Newer packet recovery schemes that save on bandwidth requirements can be added to the client. In the event that congestion occurs in the network, asking the server to retransmit the missing packets will further exacerbate the network's congestion. Therefore, the existing retransmission policy can be revised to allow only the retransmission of missing packets containing the I- and P-frame types within the MPEG frame sequence. The B-frames can afford to be dropped completely from an MPEG stream without jeopardizing the video content. This new policy will work because no other frames depend on the B-frame type for the decoding process. I wrote an experimental program (see Appendix G for the code listing), to assert that the above speculation is true. Taking a recorded movie clip as input, the program strips away all the B-frames contained within it and outputs a "shortened" version of the clip. Indeed, an MPEG stream can be edited to omit the B-frames and the person viewing the display may never perceive that B-frames were dropped unless he or she had already seen how the original stream looked like. The modified stream that is missing the B-frames is played out at a frame rate similar to the original stream. So, the modified stream, containing less number of frames, may seem to display at a higher rate than the original. (Imagine a fast-forwarded video playback.) To compensate for the B-frames that were dropped, it is possible to have the client insert "dummy" frames that have been client-side generated.

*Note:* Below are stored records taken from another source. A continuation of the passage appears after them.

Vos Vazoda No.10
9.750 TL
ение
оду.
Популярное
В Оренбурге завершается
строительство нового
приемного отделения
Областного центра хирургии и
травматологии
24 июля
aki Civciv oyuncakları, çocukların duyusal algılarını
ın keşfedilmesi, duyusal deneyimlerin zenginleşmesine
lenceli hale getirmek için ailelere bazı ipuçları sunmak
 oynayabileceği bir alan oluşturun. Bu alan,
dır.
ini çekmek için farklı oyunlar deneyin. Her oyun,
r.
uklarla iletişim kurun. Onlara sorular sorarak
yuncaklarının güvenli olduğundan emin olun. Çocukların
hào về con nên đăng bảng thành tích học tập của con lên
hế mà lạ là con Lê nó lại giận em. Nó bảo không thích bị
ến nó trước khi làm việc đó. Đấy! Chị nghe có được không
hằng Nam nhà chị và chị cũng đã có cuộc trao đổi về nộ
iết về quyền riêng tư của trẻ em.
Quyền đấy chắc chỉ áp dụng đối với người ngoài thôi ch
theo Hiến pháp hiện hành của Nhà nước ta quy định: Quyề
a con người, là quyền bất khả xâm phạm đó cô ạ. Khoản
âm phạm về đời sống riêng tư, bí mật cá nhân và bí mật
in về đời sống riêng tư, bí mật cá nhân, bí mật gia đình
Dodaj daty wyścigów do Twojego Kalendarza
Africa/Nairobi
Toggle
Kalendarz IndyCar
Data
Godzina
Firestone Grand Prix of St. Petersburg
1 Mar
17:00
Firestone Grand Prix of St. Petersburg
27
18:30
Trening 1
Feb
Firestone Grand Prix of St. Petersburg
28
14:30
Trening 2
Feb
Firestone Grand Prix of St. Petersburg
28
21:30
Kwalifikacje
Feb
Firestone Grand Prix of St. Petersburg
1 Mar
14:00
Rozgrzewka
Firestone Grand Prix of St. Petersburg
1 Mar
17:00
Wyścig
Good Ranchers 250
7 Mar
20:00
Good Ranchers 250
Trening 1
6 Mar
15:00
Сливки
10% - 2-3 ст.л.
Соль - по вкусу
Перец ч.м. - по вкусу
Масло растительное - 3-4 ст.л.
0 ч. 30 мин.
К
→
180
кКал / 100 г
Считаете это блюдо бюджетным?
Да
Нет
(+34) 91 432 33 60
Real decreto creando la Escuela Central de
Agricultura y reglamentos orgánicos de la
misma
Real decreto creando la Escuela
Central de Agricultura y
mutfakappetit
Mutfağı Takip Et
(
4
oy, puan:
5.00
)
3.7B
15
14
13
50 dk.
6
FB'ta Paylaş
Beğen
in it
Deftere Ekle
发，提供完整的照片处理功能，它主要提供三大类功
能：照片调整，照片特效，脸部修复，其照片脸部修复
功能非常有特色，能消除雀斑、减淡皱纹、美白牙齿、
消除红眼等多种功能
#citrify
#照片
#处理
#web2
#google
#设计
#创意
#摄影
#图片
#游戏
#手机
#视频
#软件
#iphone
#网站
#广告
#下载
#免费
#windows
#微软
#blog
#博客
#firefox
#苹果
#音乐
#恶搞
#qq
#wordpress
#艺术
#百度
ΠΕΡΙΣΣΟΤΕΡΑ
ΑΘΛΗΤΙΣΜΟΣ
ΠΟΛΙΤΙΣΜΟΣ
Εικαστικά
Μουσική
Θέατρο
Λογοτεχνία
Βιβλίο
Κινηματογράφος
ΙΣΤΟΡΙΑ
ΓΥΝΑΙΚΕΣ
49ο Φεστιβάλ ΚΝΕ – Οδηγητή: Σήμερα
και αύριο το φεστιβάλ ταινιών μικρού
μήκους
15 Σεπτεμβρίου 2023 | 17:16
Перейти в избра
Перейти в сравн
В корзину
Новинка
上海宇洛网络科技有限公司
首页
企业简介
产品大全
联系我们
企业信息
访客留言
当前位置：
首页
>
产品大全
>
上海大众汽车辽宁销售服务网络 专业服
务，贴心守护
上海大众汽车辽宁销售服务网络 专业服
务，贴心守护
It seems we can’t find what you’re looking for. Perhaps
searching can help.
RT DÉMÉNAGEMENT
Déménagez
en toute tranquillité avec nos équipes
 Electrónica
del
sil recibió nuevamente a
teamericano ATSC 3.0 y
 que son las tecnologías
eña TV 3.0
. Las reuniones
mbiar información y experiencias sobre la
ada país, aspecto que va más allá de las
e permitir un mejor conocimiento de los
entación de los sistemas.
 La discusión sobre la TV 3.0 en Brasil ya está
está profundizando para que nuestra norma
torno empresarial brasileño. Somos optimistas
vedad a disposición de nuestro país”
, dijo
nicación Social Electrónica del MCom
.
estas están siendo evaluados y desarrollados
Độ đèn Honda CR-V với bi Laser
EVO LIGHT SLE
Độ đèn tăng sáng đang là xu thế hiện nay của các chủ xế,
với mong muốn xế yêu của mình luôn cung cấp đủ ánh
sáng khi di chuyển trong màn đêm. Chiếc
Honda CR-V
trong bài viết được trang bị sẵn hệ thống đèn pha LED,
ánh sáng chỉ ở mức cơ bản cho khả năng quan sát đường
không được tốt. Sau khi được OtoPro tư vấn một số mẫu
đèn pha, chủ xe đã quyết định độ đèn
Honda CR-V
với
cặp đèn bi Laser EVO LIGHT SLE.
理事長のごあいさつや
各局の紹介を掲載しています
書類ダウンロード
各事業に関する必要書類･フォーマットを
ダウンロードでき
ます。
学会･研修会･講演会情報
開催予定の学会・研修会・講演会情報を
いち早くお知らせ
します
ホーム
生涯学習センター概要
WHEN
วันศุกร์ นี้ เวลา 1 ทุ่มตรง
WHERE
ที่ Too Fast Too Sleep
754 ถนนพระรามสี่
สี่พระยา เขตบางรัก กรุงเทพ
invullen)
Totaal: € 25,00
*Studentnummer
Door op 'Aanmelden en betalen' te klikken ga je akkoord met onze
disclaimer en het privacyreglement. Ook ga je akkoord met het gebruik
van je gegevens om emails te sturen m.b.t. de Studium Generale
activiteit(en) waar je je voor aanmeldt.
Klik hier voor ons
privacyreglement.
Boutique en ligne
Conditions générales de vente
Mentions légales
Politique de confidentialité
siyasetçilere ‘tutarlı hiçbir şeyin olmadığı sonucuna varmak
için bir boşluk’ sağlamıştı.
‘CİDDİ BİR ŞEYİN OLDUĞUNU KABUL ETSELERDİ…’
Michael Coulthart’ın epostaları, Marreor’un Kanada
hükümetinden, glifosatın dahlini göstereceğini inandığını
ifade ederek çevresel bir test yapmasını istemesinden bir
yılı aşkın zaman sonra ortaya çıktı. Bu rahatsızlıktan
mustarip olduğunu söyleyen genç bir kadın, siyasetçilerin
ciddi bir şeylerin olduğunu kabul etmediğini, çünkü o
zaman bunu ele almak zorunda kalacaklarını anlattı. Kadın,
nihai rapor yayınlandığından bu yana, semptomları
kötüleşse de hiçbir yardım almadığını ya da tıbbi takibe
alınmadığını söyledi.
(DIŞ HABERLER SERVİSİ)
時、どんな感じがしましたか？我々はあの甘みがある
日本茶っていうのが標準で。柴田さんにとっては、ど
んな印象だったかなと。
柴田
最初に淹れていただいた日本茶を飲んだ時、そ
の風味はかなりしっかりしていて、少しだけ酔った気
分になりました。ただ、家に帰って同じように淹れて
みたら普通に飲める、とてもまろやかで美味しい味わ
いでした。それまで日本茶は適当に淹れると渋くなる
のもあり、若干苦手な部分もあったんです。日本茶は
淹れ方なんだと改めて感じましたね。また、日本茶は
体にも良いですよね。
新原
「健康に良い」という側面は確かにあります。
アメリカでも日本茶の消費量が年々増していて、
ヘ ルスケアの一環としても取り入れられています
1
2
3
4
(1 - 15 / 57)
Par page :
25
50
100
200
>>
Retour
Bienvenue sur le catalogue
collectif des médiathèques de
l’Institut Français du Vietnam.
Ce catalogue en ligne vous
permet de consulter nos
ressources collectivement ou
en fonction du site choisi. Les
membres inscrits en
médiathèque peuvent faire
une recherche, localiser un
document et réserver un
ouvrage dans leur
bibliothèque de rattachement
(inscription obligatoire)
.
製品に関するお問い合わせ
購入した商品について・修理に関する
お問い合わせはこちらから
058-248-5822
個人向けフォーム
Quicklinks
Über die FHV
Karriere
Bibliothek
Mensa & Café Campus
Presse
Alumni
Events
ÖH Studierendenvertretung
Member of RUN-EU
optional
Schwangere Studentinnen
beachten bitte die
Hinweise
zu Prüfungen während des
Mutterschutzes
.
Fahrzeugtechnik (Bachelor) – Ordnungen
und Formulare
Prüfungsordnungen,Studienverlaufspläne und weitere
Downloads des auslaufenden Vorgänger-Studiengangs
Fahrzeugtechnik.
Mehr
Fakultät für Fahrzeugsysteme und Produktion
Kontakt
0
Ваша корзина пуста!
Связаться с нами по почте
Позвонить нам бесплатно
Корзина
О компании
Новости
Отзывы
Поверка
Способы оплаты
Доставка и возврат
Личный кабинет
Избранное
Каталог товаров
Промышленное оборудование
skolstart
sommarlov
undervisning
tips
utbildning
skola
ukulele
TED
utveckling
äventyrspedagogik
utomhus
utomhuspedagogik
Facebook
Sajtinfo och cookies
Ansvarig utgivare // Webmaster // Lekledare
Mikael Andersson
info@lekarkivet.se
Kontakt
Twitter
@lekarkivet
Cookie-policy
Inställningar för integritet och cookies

Many useful applications, such as video conferencing, can benefit from a real-time video system. However, the synchronization of audio with video images is a concern that should be dealt with. Although it is beyond the scope of this thesis, the issues that arise from synchronizing audio and video are important to a successful real-time multimedia application. Fortunately, MPEG encoders are capable of encoding audio to synchronize with the video stream. However, the packet recovery schemes already suggested (and implemented) would have to be readjusted to take the audio stream into account. Ideally, audio should have a higher priority over video. The human being is quicker to perceive the quality of audio than the quality of video. That is, should the quality of audio degrade only by a trivial degree, humans are bound to notice the change. With video however, humans are not quick enough to perceive the loss of one or two frames in a sequence.